Art. 1477 of the New Civil Code provides that ownership of the thing sold shall be
transferred to the vendee upon the actual or constructive delivery thereof; and Art. 1496 points
out that ownership of the thing sold is acquired by the vendee from the moment it is delivered to
him in any of the ways specified in articles 1497 to 1501. Under Art. 1498, When the sale is made
through a public instrument — as in this case — the execution thereof shall be equivalent to the
delivery of the thing which is the object of the contract, if from the deed the contrary does not
appear or cannot be clearly inferred. This manner of delivery of the thing through the execution
of a public document is common to personal as well as real property.

It is clear, therefore, that defendants acquired ownership to the land in question upon the
execution of the deed of sale. The deed of sale was executed on August 7, 1953, which was
"superseded" by the Agreement of February 28, 1955, as to the terms and conditions of payment
of the purchase price. The latter agreement did not operate to revest the ownership of the land in
the plaintiffs.

It is apparent that five years had elapsed since the execution of the deed of sale at the
time plaintiffs filed this action for redemption. Our view finds support in a long line of decisions
holding, that the five-year period starts from the date of the execution of the instrument of
conveyance.

But assuming arguendo that Annex "A" is null and void, as plaintiffs aver, and did not
serve to effectuate delivery of the property, we can consider the date of the Agreement (Annex
"B"), at the latest, as the time within which ownership is vested in the defendants. True, Annex
"B" is a private instrument the execution of which could not be construed as constructive delivery
under Art. 1498 of the New Civil Code.
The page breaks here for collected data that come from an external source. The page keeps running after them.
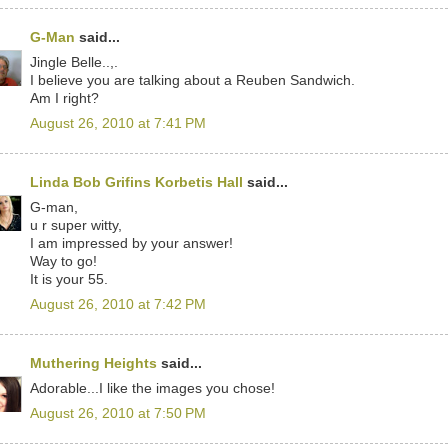
G-Man
said...
Jingle Belle..,.
I believe you are talking about a Reuben Sandwich.
Am I right?
August 26, 2010 at 7:41 PM
Linda Bob Grifins Korbetis Hall
said...
G-man,
u r super witty,
I am impressed by your answer!
Way to go!
It is your 55.
August 26, 2010 at 7:42 PM
Muthering Heights
said...
Adorable...I like the images you chose!
August 26, 2010 at 7:50 PM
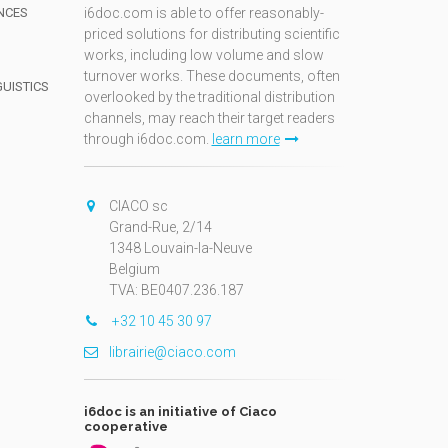
NCES
i6doc.com is able to offer reasonably-
priced solutions for distributing scientific
works, including low volume and slow
turnover works. These documents, often
GUISTICS
overlooked by the traditional distribution
channels, may reach their target readers
through i6doc.com.
learn more
N
CIACO sc
Grand-Rue, 2/14
1348 Louvain-la-Neuve
Belgium
TVA: BE0407.236.187
+32 10 45 30 97
librairie@ciaco.com
i6doc is an initiative of Ciaco
cooperative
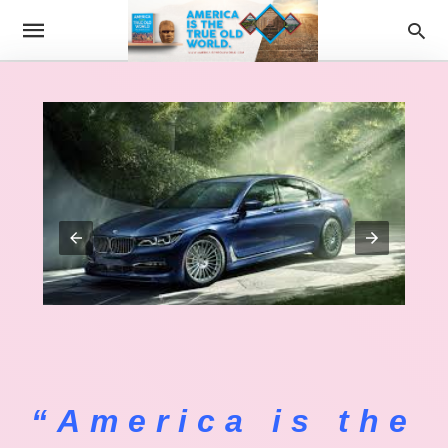
“America is the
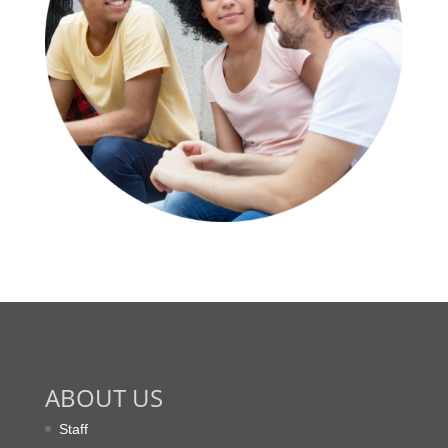
ABOUT US
Staff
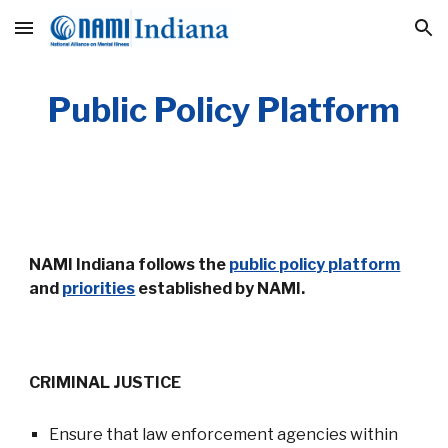
Skip to main content
Skip to navigation
Public Policy Platform
NAMI Indiana follows the
public policy platform
and
priorities
established by NAMI.
CRIMINAL JUSTICE
Ensure that law enforcement agencies within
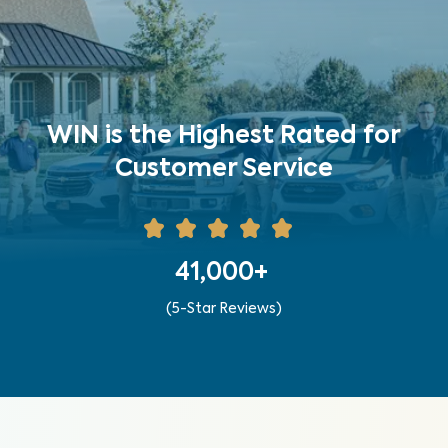
WIN is the Highest Rated for
Customer Service
41,000+
(5-Star Reviews)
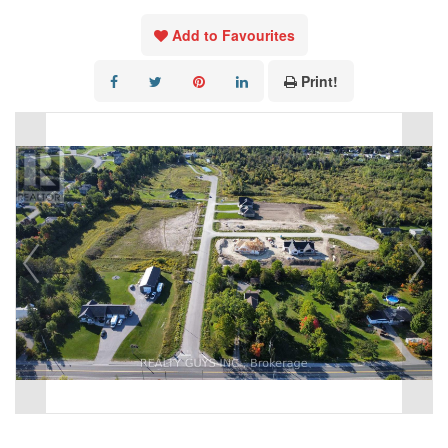
Add to Favourites
Print!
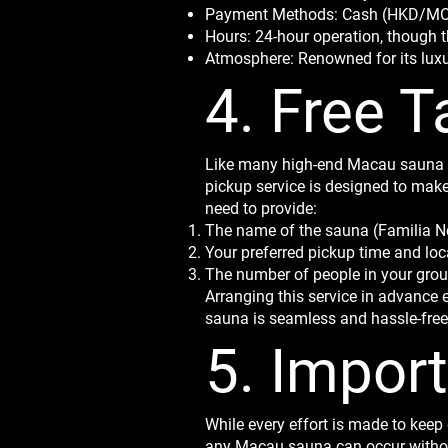
Payment Methods: Cash (HKD/MOP)
Hours: 24-hour operation, though t
Atmosphere: Renowned for its luxury
4. Free T
Like many high-end Macau sauna ve
pickup service is designed to make
need to provide:
The name of the sauna (Familia 
Your preferred pickup time and loc
The number of people in your gro
Arranging this service in advance e
sauna is seamless and hassle-free
5. Impor
While every effort is made to keep 
any Macau sauna can occur without 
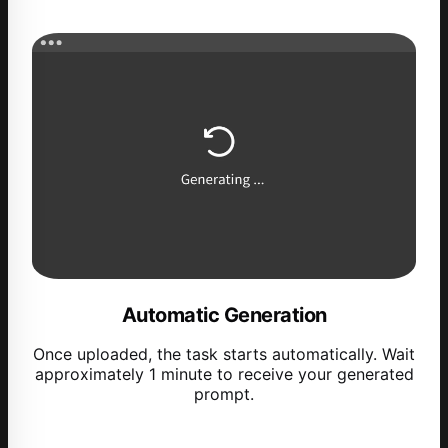
Automatic Generation
Once uploaded, the task starts automatically. Wait
approximately 1 minute to receive your generated
prompt.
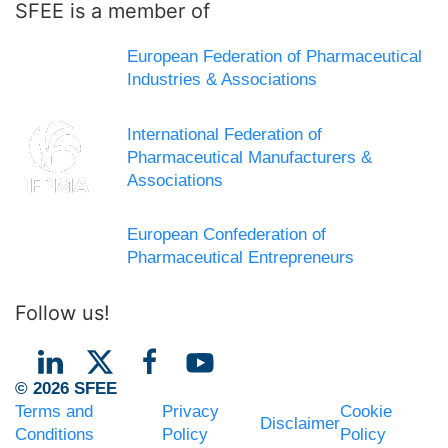
SFEE is a member of
European Federation of Pharmaceutical
Industries & Associations
International Federation of
Pharmaceutical Manufacturers &
Associations
European Confederation of
Pharmaceutical Entrepreneurs
Follow us!
© 2026 SFEE
Terms and
Privacy
Cookie
Disclaimer
Conditions
Policy
Policy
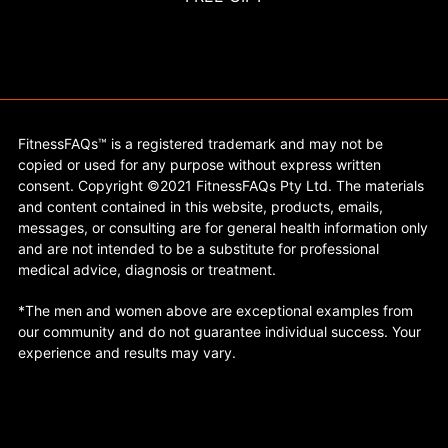
FitnessFAQs™ is a registered trademark and may not be
copied or used for any purpose without express written
consent. Copyright ©2021 FitnessFAQs Pty Ltd. The materials
and content contained in this website, products, emails,
messages, or consulting are for general health information only
and are not intended to be a substitute for professional
medical advice, diagnosis or treatment.
*The men and women above are exceptional examples from
our community and do not guarantee individual success. Your
experience and results may vary.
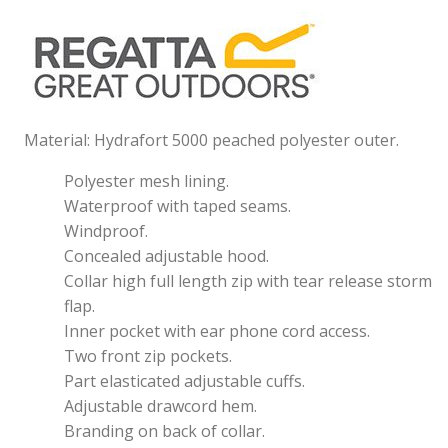
Material: Hydrafort 5000 peached polyester outer.
Polyester mesh lining.
Waterproof with taped seams.
Windproof.
Concealed adjustable hood.
Collar high full length zip with tear release storm
flap.
Inner pocket with ear phone cord access.
Two front zip pockets.
Part elasticated adjustable cuffs.
Adjustable drawcord hem.
Branding on back of collar.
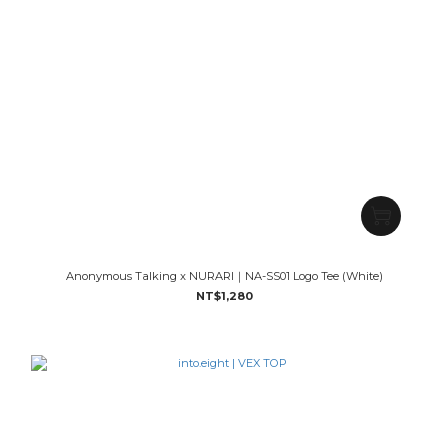
Anonymous Talking x NURARI｜NA-SS01 Logo Tee (White)
NT$1,280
But Art. 1496 explicitly provides that ownership of the
thing sold is acquired by the vendee from the moment it is delivered to him "in any other manner
signifying an agreement that the possession is transferred from the vendor to the vendee." The
intention to give possession (and ownership) is manifest in the agreement (Annex "B") entered
into by the parties, specially considering the following circumstances: (1) the payment of part of
the purchase price, there being no stipulation in the agreement that ownership will not vest in the
vendees until full payment of the price; and (2) the fact that the agreement was entered into in
consideration of plaintiffs' desistance, as in fact they did desist, in prosecuting their reivindicatory
action, thereby leaving the property in the hands of the then and now defendants — as owners
thereof, necessarily. This was delivery brevi manu permissible under Articles 1499 and 1501 of
the New Civil Code.

The circumstance that full payment was made only, as plaintiffs allege, in May, 1955,
does not alter the fact that ownership of the land passed to defendants upon the execution of the
agreement with the intention of letting them hold it as owners. In the absence of an express
stipulation to the contrary, the payment of the price is not a condition precedent to the transfer of
ownership, which passes by delivery of the thing to the buyer.

IN VIEW OF THE FOREGOING, the order of the court a quo dismissing the complaint
is hereby affirmed, with costs against plaintiffs-appellants.